Tressoir: Unifying Online, Offline, and HIL Design and Evolution of Multi-Agent Systems via Interpretable Blueprints
Amadou Latyr Ngom (MIT, G5 Labs), Ziniu Wu (MIT, G5 Labs), Jason Mohoney (MIT), James Moore (MIT, G5 Labs), Alex Zhang (MIT), Samuel Madden (MIT, G5 Labs), Tim Kraska (MIT, G5 Labs)
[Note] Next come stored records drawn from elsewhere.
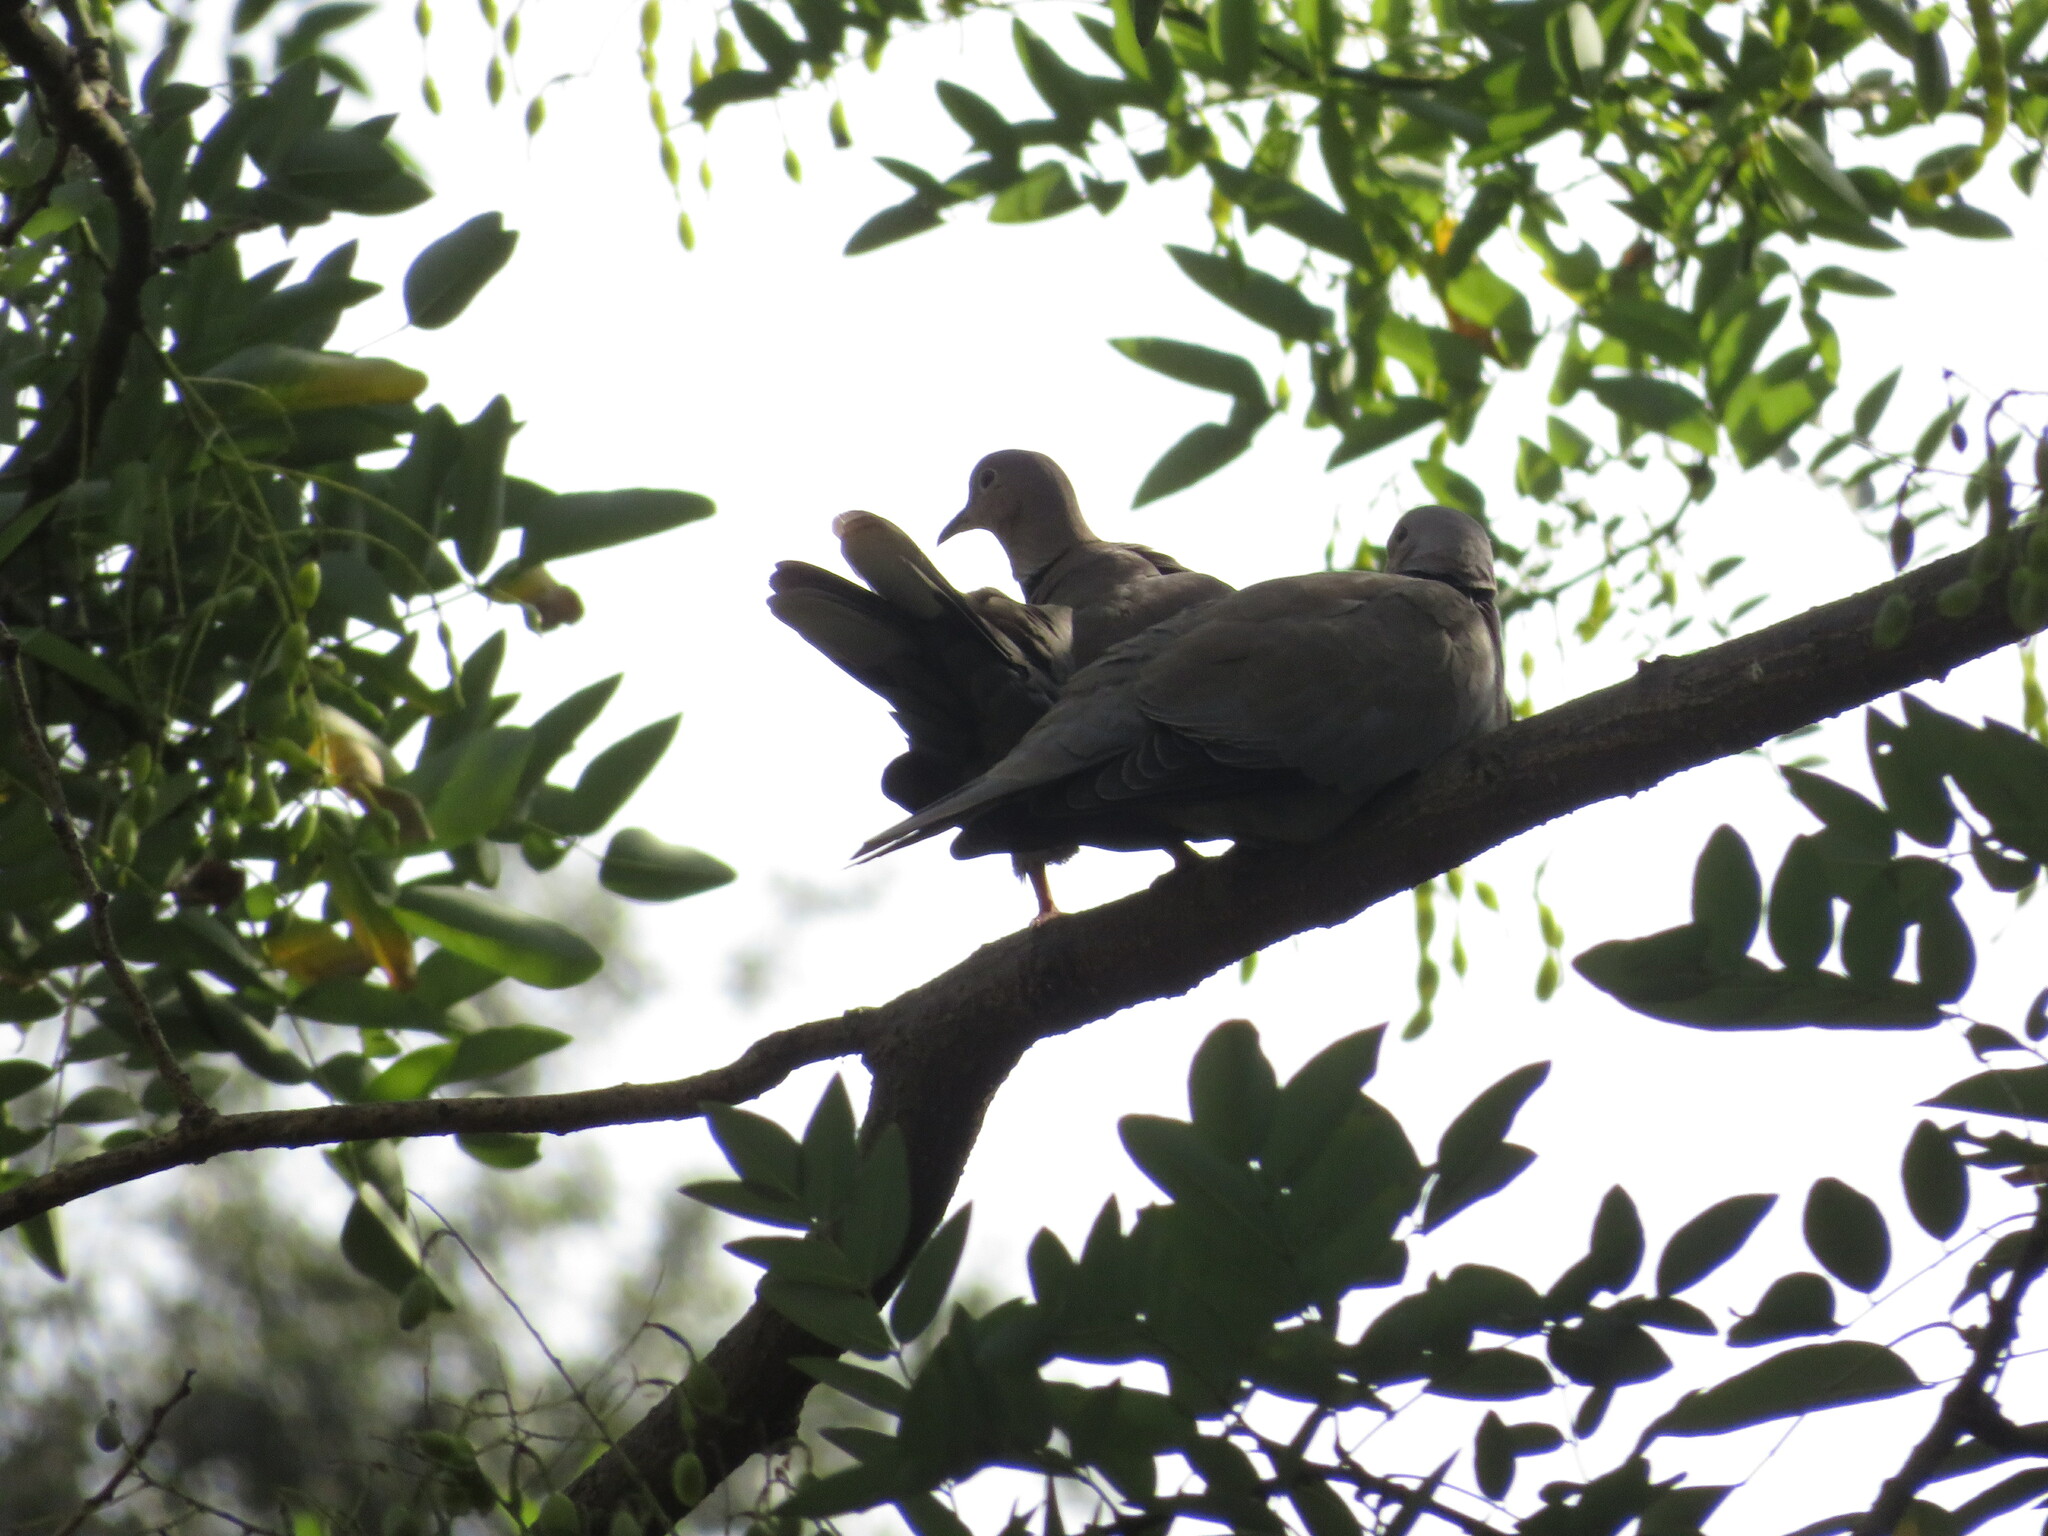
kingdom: Animalia
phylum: Chordata
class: Aves
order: Columbiformes
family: Columbidae
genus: Streptopelia
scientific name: Streptopelia decaocto
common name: Eurasian collared dove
Architectural Patterns & Composition
Tressoir jointly designs and evolves multi-agent architectures, prompts, tools, and knowledge through human-readable Interpretable Blueprints that encode both online design intent and offline-generated high-quality components. It supports automated, human-guided, and hybrid optimization modes, making multi-agent system development more systematic and reproducible.
Presentation
Talk
Paper Session 1: Agent Design
Wednesday, May 27 · 11:15 AM – 11:25 AM
Bayshore Ballroom
Poster
Wednesday, May 27 · 5:15 PM – 6:45 PM
Carmel / Monterey
Abstract
We explore a principled approach that jointly designs and evolves the architectures, prompts, tools, and knowledge of multi-agent systems, whether online, offline, or with human guidance. We first propose Interpretable Blueprints (IBs), which pair an online-interpretable system ontology (describing architectures, invariants, domain knowledge, etc.) with offline-materialized components proven to be high-quality or cost-effective. Second, we propose a supervising interpreter that co-interprets the IB and the task to construct a specialized agentic system on the fly, without assuming any pre-existing implementation, thereby enabling maximal adaptation to the task. IBs are also the primary online communication mechanism between agents. Offline learning is a subset of this approach; learning IBs encode learning strategies that let the interpreter orchestrate metrics collection and IB improvement. Human guidance is enabled at every layer, whether by co-editing IBs or by steering online or offline interpretation in ways that the system learns from over time. To instantiate this vision, we develop Tressoir, an IB-centric framework that unifies online, offline, and human-guided evolution under a single mechanism. Tressoir is tailored for long-running, complex projects with tasks that build on each other and require continual learning during or in between executions. Its generality further allows it to bootstrap itself, where its own features are now self-generated with high-level human guidance. We also evaluate Tressoir on shorter-term benchmarks. On SWE-Bench-Pro's Qutebrowser subset, Tressoir with Claude 4.6 Opus reaches 75.9% vs. 57.0% for SWE-Agent; on ScreenSpot-Pro, it lifts Gemini 3 Flash from a 69.1% baseline to 83.1%; and on Bird-Critic Flash, Tressoir with Gemini 3 Flash tools scores 56.0%, exceeding SQL-ACT with Claude 4.6 Opus at 52.0%.